# Saved entries:
[Start of Attachment]

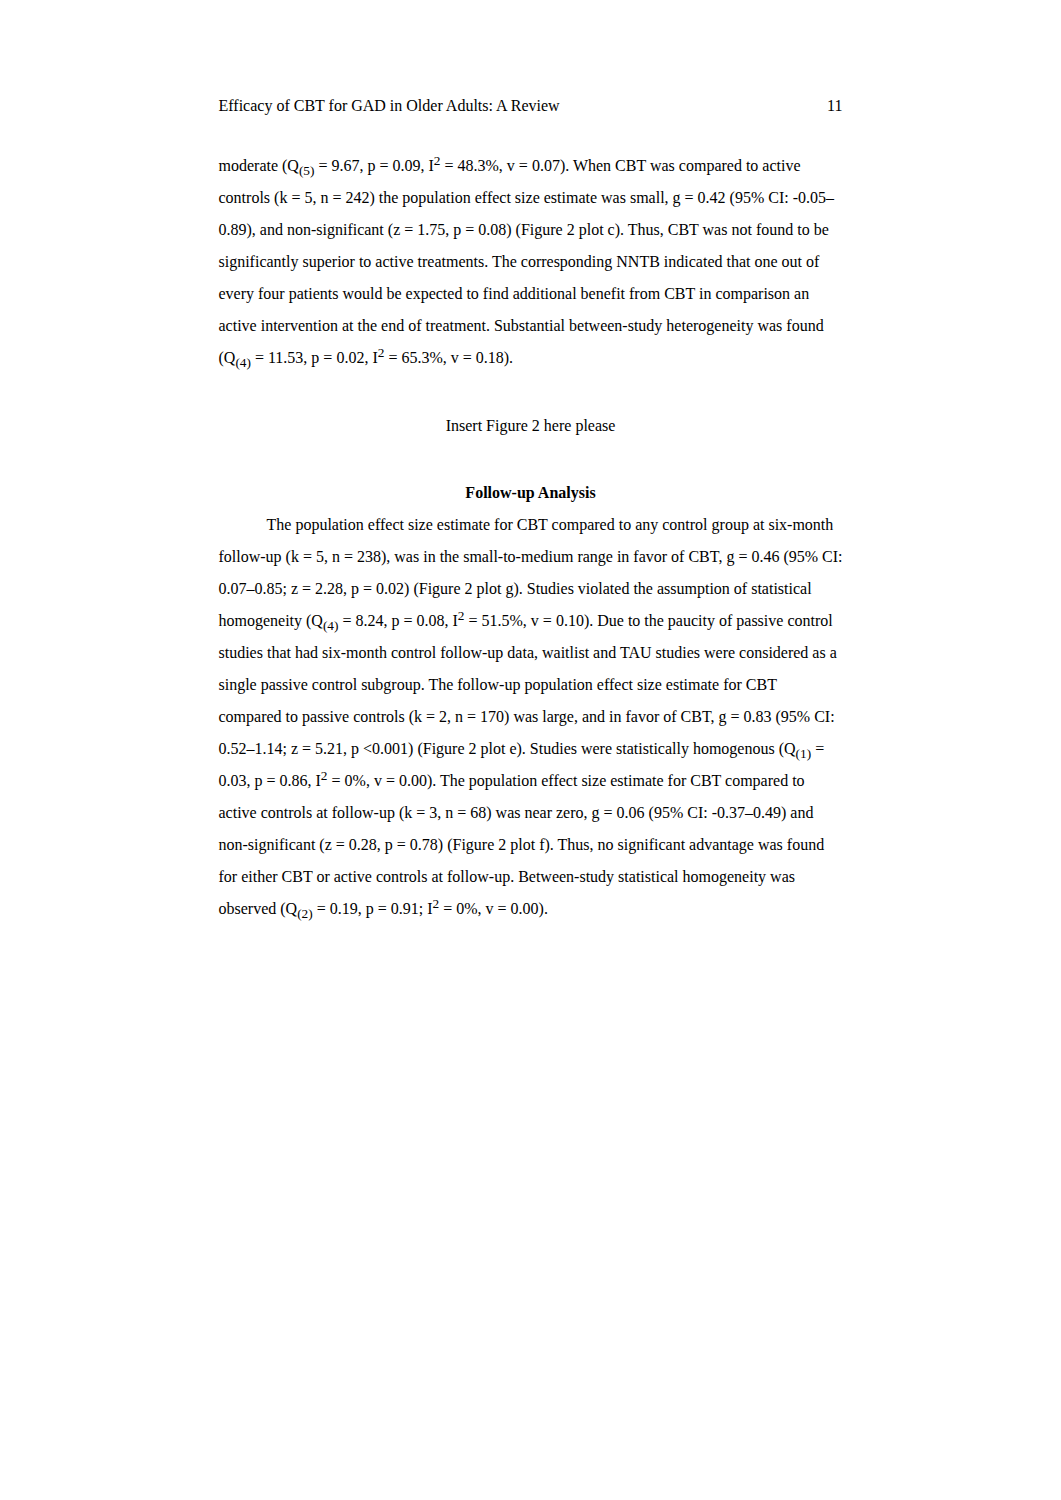Efficacy of CBT for GAD in Older Adults: A Review 11
moderate (Q(5) = 9.67, p = 0.09, I2 = 48.3%, v = 0.07). When CBT was compared to active controls (k = 5, n = 242) the population effect size estimate was small, g = 0.42 (95% CI: -0.05–0.89), and non-significant (z = 1.75, p = 0.08) (Figure 2 plot c). Thus, CBT was not found to be significantly superior to active treatments. The corresponding NNTB indicated that one out of every four patients would be expected to find additional benefit from CBT in comparison an active intervention at the end of treatment. Substantial between-study heterogeneity was found (Q(4) = 11.53, p = 0.02, I2 = 65.3%, v = 0.18).
Insert Figure 2 here please
Follow-up Analysis
The population effect size estimate for CBT compared to any control group at six-month follow-up (k = 5, n = 238), was in the small-to-medium range in favor of CBT, g = 0.46 (95% CI: 0.07–0.85; z = 2.28, p = 0.02) (Figure 2 plot g). Studies violated the assumption of statistical homogeneity (Q(4) = 8.24, p = 0.08, I2 = 51.5%, v = 0.10). Due to the paucity of passive control studies that had six-month control follow-up data, waitlist and TAU studies were considered as a single passive control subgroup. The follow-up population effect size estimate for CBT compared to passive controls (k = 2, n = 170) was large, and in favor of CBT, g = 0.83 (95% CI: 0.52–1.14; z = 5.21, p <0.001) (Figure 2 plot e). Studies were statistically homogenous (Q(1) = 0.03, p = 0.86, I2 = 0%, v = 0.00). The population effect size estimate for CBT compared to active controls at follow-up (k = 3, n = 68) was near zero, g = 0.06 (95% CI: -0.37–0.49) and non-significant (z = 0.28, p = 0.78) (Figure 2 plot f). Thus, no significant advantage was found for either CBT or active controls at follow-up. Between-study statistical homogeneity was observed (Q(2) = 0.19, p = 0.91; I2 = 0%, v = 0.00).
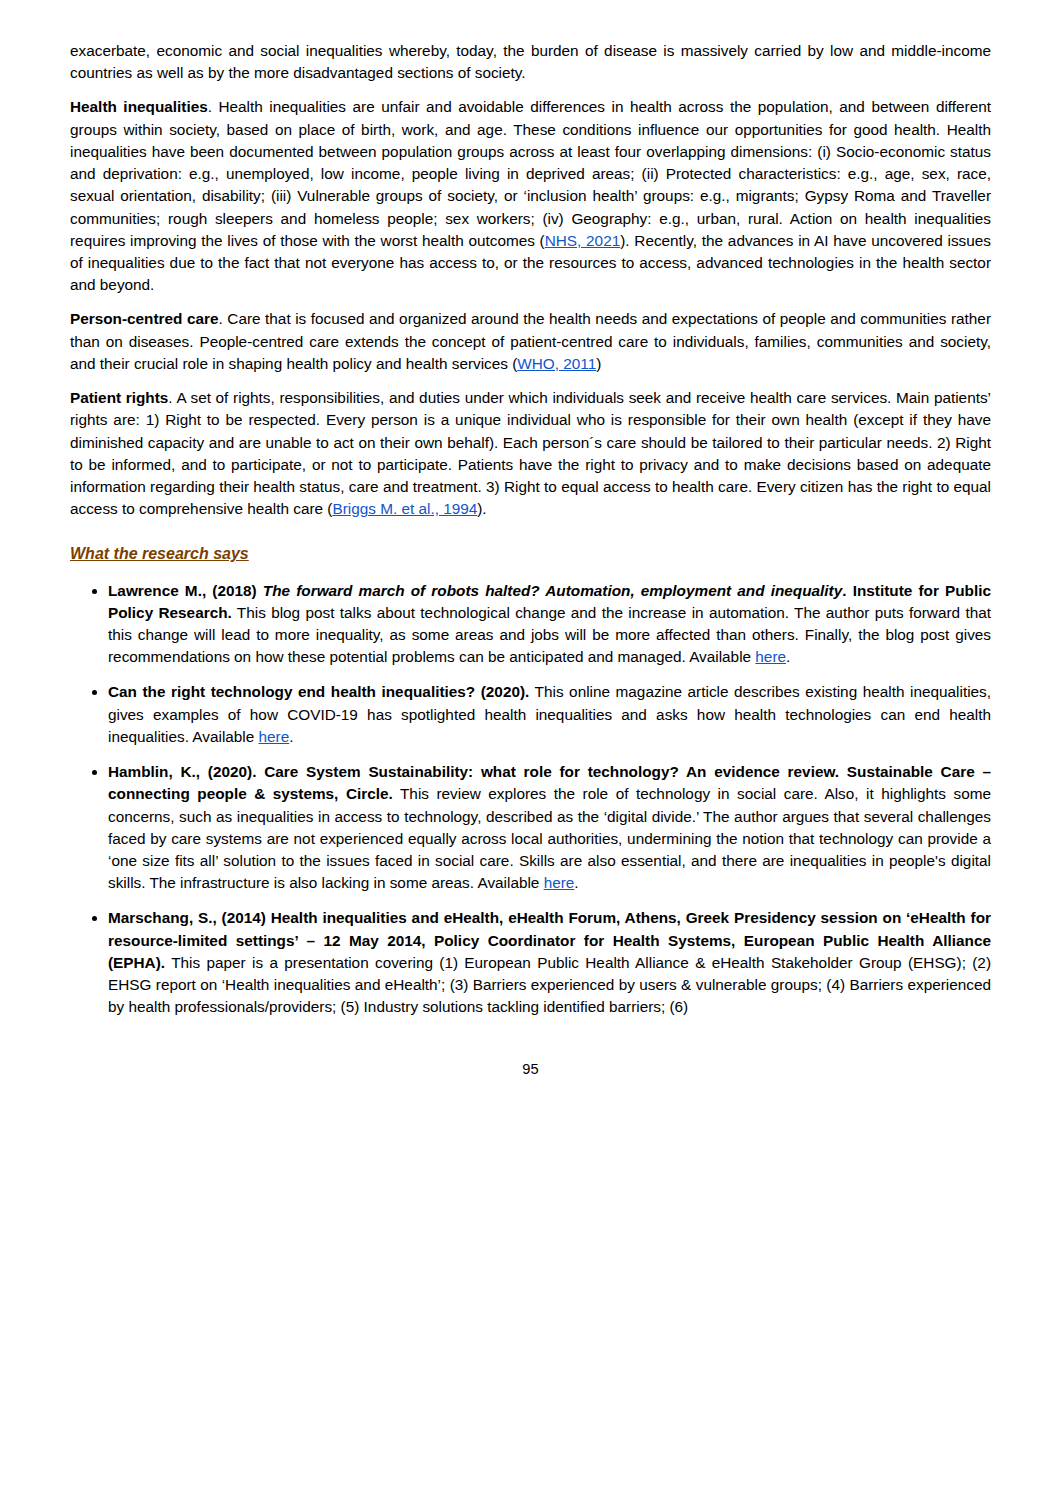exacerbate, economic and social inequalities whereby, today, the burden of disease is massively carried by low and middle-income countries as well as by the more disadvantaged sections of society.
Health inequalities. Health inequalities are unfair and avoidable differences in health across the population, and between different groups within society, based on place of birth, work, and age. These conditions influence our opportunities for good health. Health inequalities have been documented between population groups across at least four overlapping dimensions: (i) Socio-economic status and deprivation: e.g., unemployed, low income, people living in deprived areas; (ii) Protected characteristics: e.g., age, sex, race, sexual orientation, disability; (iii) Vulnerable groups of society, or ‘inclusion health’ groups: e.g., migrants; Gypsy Roma and Traveller communities; rough sleepers and homeless people; sex workers; (iv) Geography: e.g., urban, rural. Action on health inequalities requires improving the lives of those with the worst health outcomes (NHS, 2021). Recently, the advances in AI have uncovered issues of inequalities due to the fact that not everyone has access to, or the resources to access, advanced technologies in the health sector and beyond.
Person-centred care. Care that is focused and organized around the health needs and expectations of people and communities rather than on diseases. People-centred care extends the concept of patient-centred care to individuals, families, communities and society, and their crucial role in shaping health policy and health services (WHO, 2011)
Patient rights. A set of rights, responsibilities, and duties under which individuals seek and receive health care services. Main patients’ rights are: 1) Right to be respected. Every person is a unique individual who is responsible for their own health (except if they have diminished capacity and are unable to act on their own behalf). Each person´s care should be tailored to their particular needs. 2) Right to be informed, and to participate, or not to participate. Patients have the right to privacy and to make decisions based on adequate information regarding their health status, care and treatment. 3) Right to equal access to health care. Every citizen has the right to equal access to comprehensive health care (Briggs M. et al., 1994).
What the research says
Lawrence M., (2018) The forward march of robots halted? Automation, employment and inequality. Institute for Public Policy Research. This blog post talks about technological change and the increase in automation. The author puts forward that this change will lead to more inequality, as some areas and jobs will be more affected than others. Finally, the blog post gives recommendations on how these potential problems can be anticipated and managed. Available here.
Can the right technology end health inequalities? (2020). This online magazine article describes existing health inequalities, gives examples of how COVID-19 has spotlighted health inequalities and asks how health technologies can end health inequalities. Available here.
Hamblin, K., (2020). Care System Sustainability: what role for technology? An evidence review. Sustainable Care – connecting people & systems, Circle. This review explores the role of technology in social care. Also, it highlights some concerns, such as inequalities in access to technology, described as the ‘digital divide.’ The author argues that several challenges faced by care systems are not experienced equally across local authorities, undermining the notion that technology can provide a ‘one size fits all’ solution to the issues faced in social care. Skills are also essential, and there are inequalities in people's digital skills. The infrastructure is also lacking in some areas. Available here.
Marschang, S., (2014) Health inequalities and eHealth, eHealth Forum, Athens, Greek Presidency session on ‘eHealth for resource-limited settings’ – 12 May 2014, Policy Coordinator for Health Systems, European Public Health Alliance (EPHA). This paper is a presentation covering (1) European Public Health Alliance & eHealth Stakeholder Group (EHSG); (2) EHSG report on ‘Health inequalities and eHealth’; (3) Barriers experienced by users & vulnerable groups; (4) Barriers experienced by health professionals/providers; (5) Industry solutions tackling identified barriers; (6)
95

[End of Attachment]

# AIM OF THE TASK:
Filtering the entries above by the word "gives", copy each line that matches.

# SOLUTION TO THIS TASK:
Lawrence M., (2018) The forward march of robots halted? Automation, employment and inequality. Institute for Public Policy Research. This blog post talks about technological change and the increase in automation. The author puts forward that this change will lead to more inequality, as some areas and jobs will be more affected than others. Finally, the blog post gives recommendations on how these potential problems can be anticipated and managed. Available here.
Can the right technology end health inequalities? (2020). This online magazine article describes existing health inequalities, gives examples of how COVID-19 has spotlighted health inequalities and asks how health technologies can end health inequalities. Available here.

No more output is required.